*Items*:
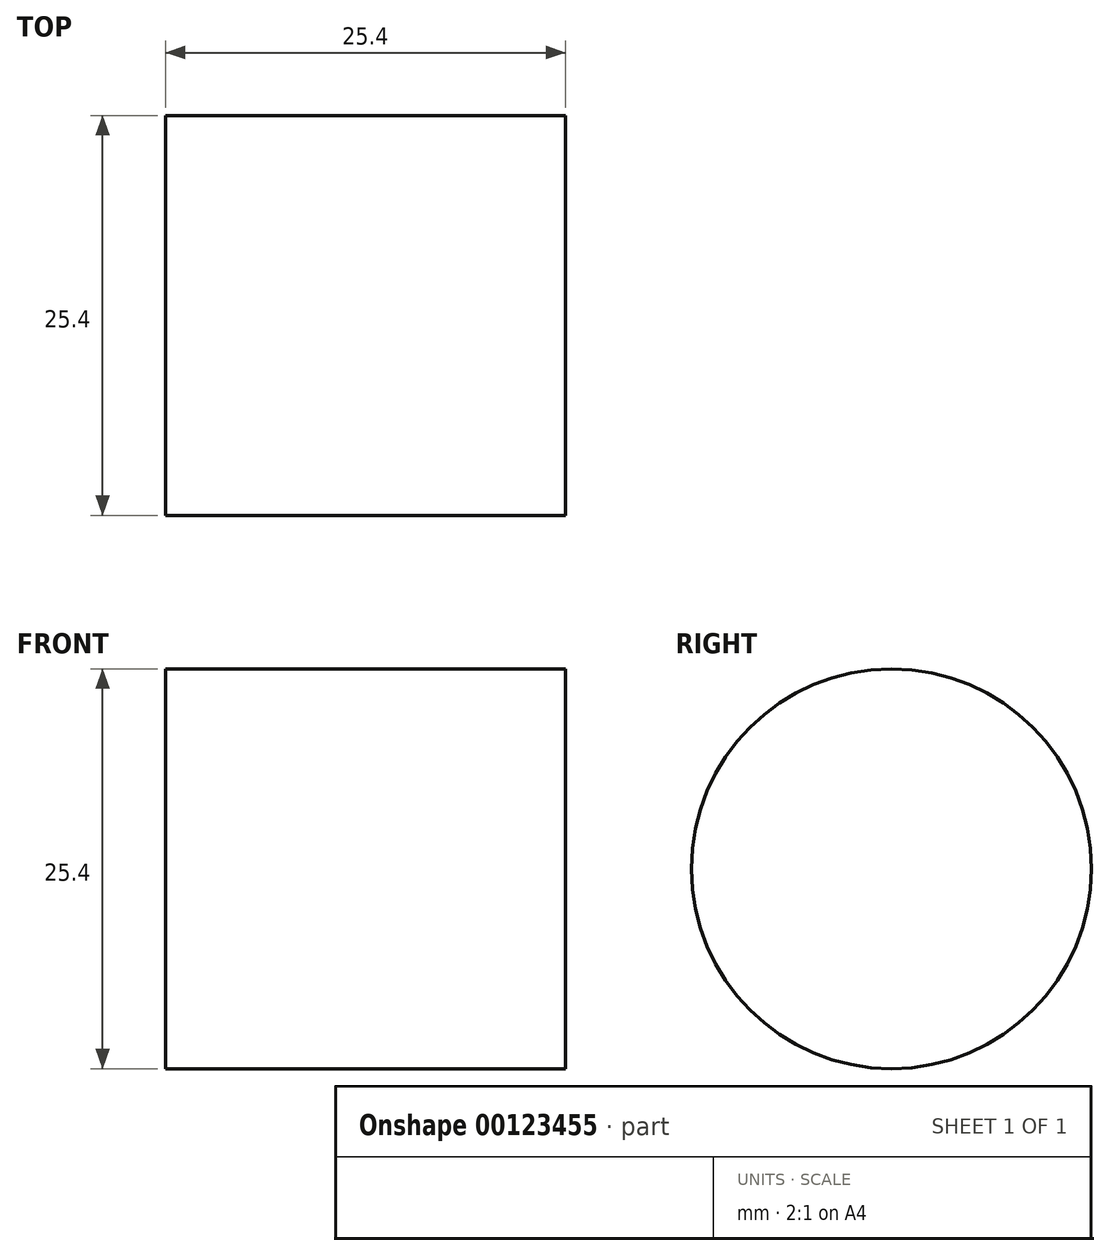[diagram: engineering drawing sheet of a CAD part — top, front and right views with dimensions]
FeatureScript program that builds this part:
annotation { "Feature Type Name" : "Feature", "Feature Type Description" : "" }
export const myFeature = defineFeature(function(context is Context, id is Id, definition is map)
    precondition{}
    {
        {
            var Q0;
            Q0=qCreatedBy(makeId("Top.planeOp"),FACE);
            var sketch = newSketch(context, id + "F0", { "sketchPlane" : qUnion([Q0])});
            skLineSegment(sketch, "E0", {"start": v(-25.4, 0) * mm, "end": v(-25.4, 12.7) * mm});
            skLineSegment(sketch, "E1", {"start": v(-25.4, 12.7) * mm, "end": v(0, 12.7) * mm});
            skLineSegment(sketch, "E2", {"start": v(0, 12.7) * mm, "end": v(0, 0) * mm});
            skLineSegment(sketch, "E3", {"start": v(-25.4, 0) * mm, "end": v(0, 0) * mm});
            skSolve(sketch);
        }
        {
            var Q0;
            Q0 = qSketchRegion(id + "F0", true);
            var Q1;
            Q1=sQuery(id+"F0.wireOp",EDGE,"E3");
            revolve(context, id + "F1", {"entities" : qUnion([Q0]), "axis" : qUnion([Q1]), "revolveType" : RevolveType.FULL});
        }
    });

*What to do*: Count how many lines in the records above contain the string "context", matching case exactly, and reply with the number alone.

*Answer below*: 3